Let’s also remember that the price of this process is at least 15,000 NIS. The older the woman, the higher the cost and it can be up to two or three times more. In Israel, the medical process to become pregnant even with fertility treatments is covered by national insurance including for single women.
Another issue to consider is whether it is good to wait even longer to conceive, despite this now being technologically possible, and to be mothers at forty-five or fifty. Do we really want our children to be looking after us all their lives?

Despite everything I’ve said, it is very important for me to state clearly that we are not in any way coming from a point of creating a ‘new family’; that’s why we put a question mark at the end of the title of this presentation.

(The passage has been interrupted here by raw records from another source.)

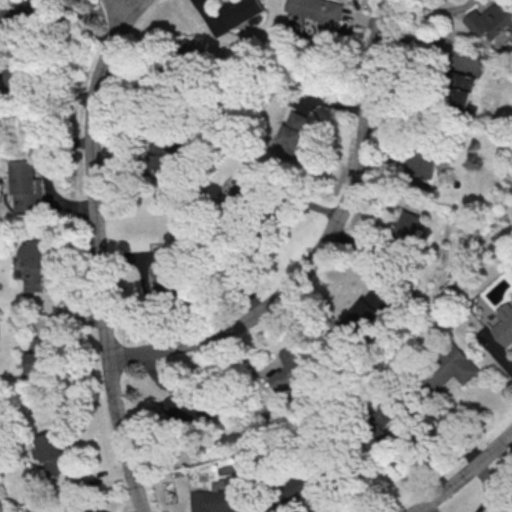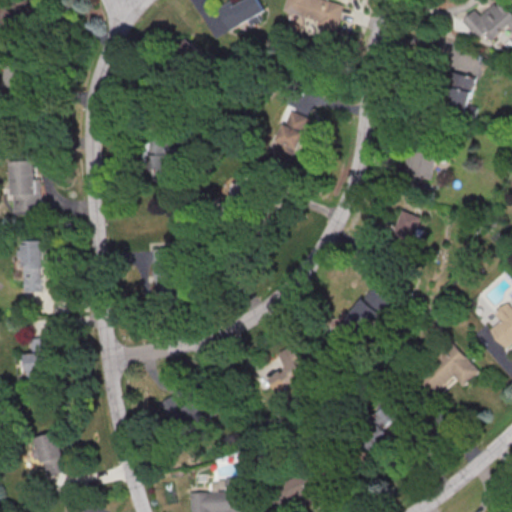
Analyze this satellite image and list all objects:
road: (125, 8)
road: (139, 8)
building: (242, 11)
building: (319, 11)
building: (16, 14)
building: (491, 20)
building: (190, 48)
building: (16, 76)
building: (463, 88)
building: (293, 131)
building: (163, 158)
building: (422, 163)
building: (27, 185)
building: (241, 192)
building: (407, 227)
road: (323, 241)
road: (100, 261)
building: (34, 265)
building: (168, 268)
building: (368, 309)
building: (504, 324)
building: (40, 361)
building: (450, 369)
building: (290, 372)
building: (190, 410)
building: (383, 414)
building: (52, 453)
road: (463, 471)
building: (298, 485)
building: (222, 497)
building: (76, 508)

We at KayamaMoms believe in the traditional family unit as the preferred unit. I doubt there is anyone who would choose single motherhood over married parenting. But as you’ve seen the number of singles is growing and, to quote Rachel again, the deep ‘Hava li banim’ ‘Give me children – otherwise I will die’ desire only grows more intense.

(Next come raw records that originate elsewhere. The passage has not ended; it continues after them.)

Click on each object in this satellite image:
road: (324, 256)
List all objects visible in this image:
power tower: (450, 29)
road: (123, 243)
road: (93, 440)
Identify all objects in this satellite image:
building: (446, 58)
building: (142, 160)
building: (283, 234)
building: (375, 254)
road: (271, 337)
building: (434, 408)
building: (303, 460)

Therefore, we at KayamaMoms, are creating a supportive and sustainable community that empowers women who have already decided to take this bold step and will provide advice and guidance to women who are thinking about becoming single moms. The organization will create seminars, including a question and answer evening with rabbinical leaders including Rav Benny Lau and Rav Yuval Cherlow as well as psychologists and doctors. We will also be organizing Shabbatot, including a singles Shabbat for single mothers, in the hope that finally everyone gets married.

It is also important to point out that a bad marriage doesn’t provide a good family life for children, and therefore we do not encourage anyone to ‘get married, have children and then think again about the relationship’; this is not an idea that’s good for anyone.

Single parenthood is not simple. It is the giving up of a dream that we all grew up with, and as we give up this dream we usually have to mourn its passing. Single parenthood isn’t for everyone, either. We at KayamaMoms will encourage women to consider this amazing option, to understand that the clock really is ticking and that the decision not to make the decision, might end up being the final decision.

Within the framework of KayamaMoms we will also actively try to change the laws regarding adoption that currently make it extremely difficult for single women who might prefer to adopt. We see adoption as a very noble and important act.

We will also work to equalize the prices of freezing eggs for single women to that of married women so that we don’t create a situation where singles become a disadvantaged group.

I am also aware that our community makes an effort to help singles get married. There are many different marriage orientated websites and believe me when I say I know every single one of them well, but I’m afraid that this wave, or tsunami, of single women who are growing older, is only increasing.

We also hope that KayamaMoms will help to raise awareness, so that people in the Jewish community work harder to introduce those around them towards matches that end in marriage.